M: I drink it any which way it comes, whether that's neat with some orange and chilli worm salt or in cocktails. My favourite is a Mezcal Tommy Margarita – simple, but made well it's the best cocktail on the world.

How does one mezcal differ from another? What flavours should people be looking out for?

M: Flavour preferences are personal, but what you should look for is mezcal made from single palenques (distilleries), not ones made from lots of different producers and then blended together. Mezcals should be above 45% ABV. That's the benchmark for traditional mezcals – I was told very early on in Oaxaca not to touch it if it's under 45% ABV because it's for tourists.

Mezcals that are 100% agave are a given. And where possible try and look for mezcal that support the communities they are made in and that have a social conscience. The best way to do all of that is look at the label – the more info it has about who makes it and where it comes from the more chance it fits into the points above.

Where's best to drink it in London?

T: Mezcal is popping up all over the place. Temper is doing an exceptional job at looking after the category. Emily who works there is half Mexican and is committed to representing traditionally made mezcals. She's created a cocktail that's a mezcal take on a pina colada but uses Dangerous Don, which is called the Don Colada. Pitt Cue also has a great list and only serves mezcal, rum or bourbon so it is great to see the team there pushing the category.

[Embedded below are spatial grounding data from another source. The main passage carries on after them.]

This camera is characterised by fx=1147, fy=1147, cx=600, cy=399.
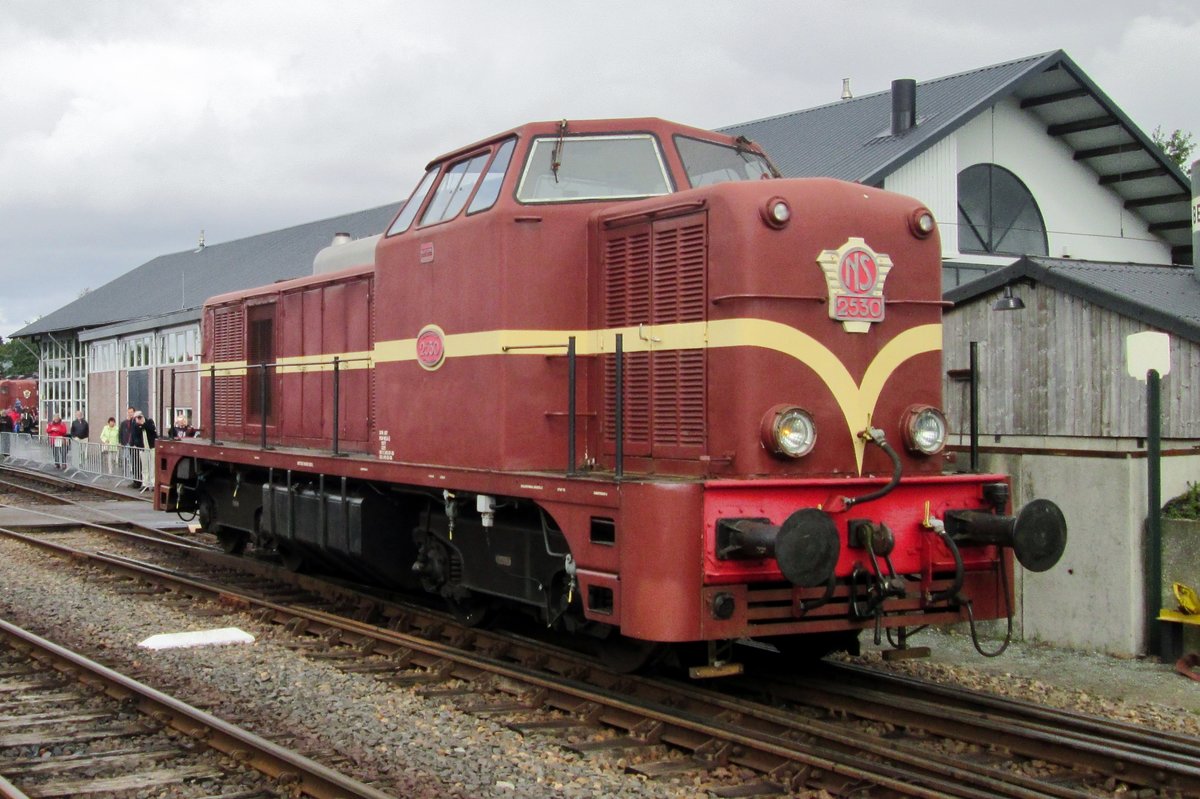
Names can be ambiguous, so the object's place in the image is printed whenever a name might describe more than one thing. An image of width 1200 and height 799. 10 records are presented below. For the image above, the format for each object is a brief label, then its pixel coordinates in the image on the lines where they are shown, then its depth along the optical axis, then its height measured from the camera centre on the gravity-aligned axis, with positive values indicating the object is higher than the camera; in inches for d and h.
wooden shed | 324.5 -4.9
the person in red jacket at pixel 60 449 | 1069.1 -45.2
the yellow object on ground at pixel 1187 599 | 307.3 -55.4
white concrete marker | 327.9 -69.7
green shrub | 331.9 -33.0
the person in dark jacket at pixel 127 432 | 912.3 -25.0
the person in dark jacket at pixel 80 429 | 1061.7 -25.9
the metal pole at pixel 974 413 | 275.9 -4.6
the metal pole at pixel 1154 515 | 314.6 -33.6
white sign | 324.5 +11.8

What would you eat with mezcal?

T: I love eating mole with mezcal. The smokiness of the mezcal cuts through the rich chocolatey flavour and it's totally sensational. I love Mexican food and so drinking mezcal and eating tacos is a dream for me, although I think it works with plenty of other cuisines especially rich flavours and smoked meats.

M: Many, many tacos.

What's happening at London Mezcal Week?

T: London Mezcal Week is happening 10-16 September and is dedicated to celebrating and supporting the agave category. The main event is a two-day tasting festival where guests are invited to try more than 28 different agave spirits.

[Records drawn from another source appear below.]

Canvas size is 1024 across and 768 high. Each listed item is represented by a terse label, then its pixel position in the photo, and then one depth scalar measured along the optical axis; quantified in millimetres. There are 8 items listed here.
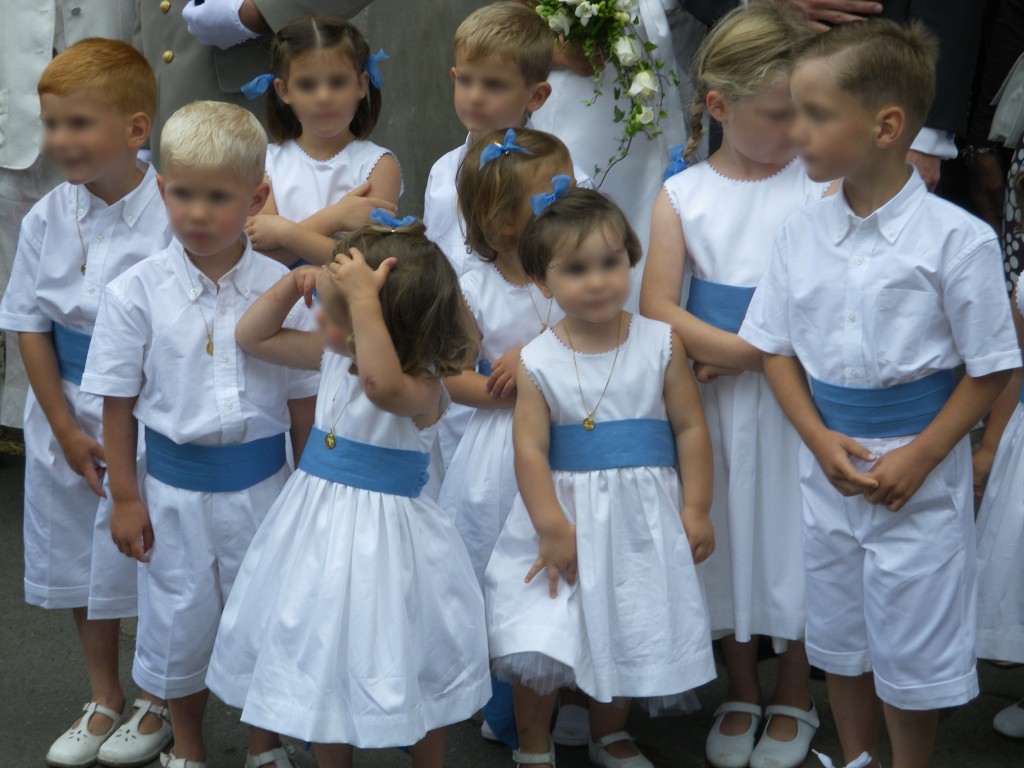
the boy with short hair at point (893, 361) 2852
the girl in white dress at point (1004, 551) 3377
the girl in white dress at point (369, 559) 2922
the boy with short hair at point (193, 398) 3268
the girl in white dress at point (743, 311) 3361
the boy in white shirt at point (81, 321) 3572
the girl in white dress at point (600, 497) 3139
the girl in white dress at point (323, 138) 3934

M: We are aiming to showcase the diversity of traditional mezcal across the week's events, from pairing with food to discussing the future of the mezcal and how we as an industry can help support and protect it. The week will finish off with a two-day Mezcal Festival featuring the largest collection of mezcals ever in the UK.

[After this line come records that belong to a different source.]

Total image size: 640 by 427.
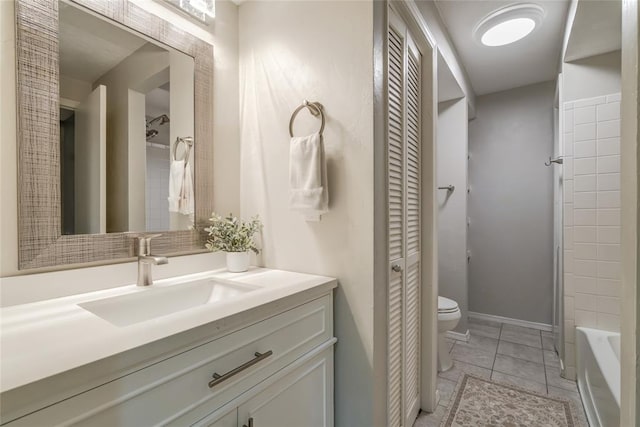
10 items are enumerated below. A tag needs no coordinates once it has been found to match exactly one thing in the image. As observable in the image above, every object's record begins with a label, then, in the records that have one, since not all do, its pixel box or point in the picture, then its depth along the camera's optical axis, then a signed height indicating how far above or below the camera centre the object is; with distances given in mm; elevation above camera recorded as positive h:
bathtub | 1363 -860
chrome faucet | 1149 -190
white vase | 1396 -236
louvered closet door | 1353 -81
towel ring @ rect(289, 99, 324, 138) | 1293 +436
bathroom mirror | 971 +320
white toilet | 2150 -836
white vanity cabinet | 598 -437
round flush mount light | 1898 +1225
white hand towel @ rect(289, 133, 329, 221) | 1229 +134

What are your must-dos at the festival?

T&M: The tasting festival – we have more than 28 different agave spirits there, with many producers coming over to the UK for the first time. We also have an art exhibition, print workshop and DJs. It's going to be a proper Mexican fiesta.

Then there's the feast with Mexican chef Santiago Lastra on Tuesday 11 September, which will be awesome. Lastra makes brilliant Mexican food using local British produce, with dishes like seaweed mole, and has racked up experience in the kitchen with René Redzepi at NOMA's pop up in Mexico, so you know it's going to be good.

Then there's also a ten-course dinner with Illegal mezcal cocktails at Cub, the restaurant from Ryan Chetiyawardana and Doug McMaster, which will be amazing. The only other things to do are eat plenty of tacos and drinks lots and lots of mezcal!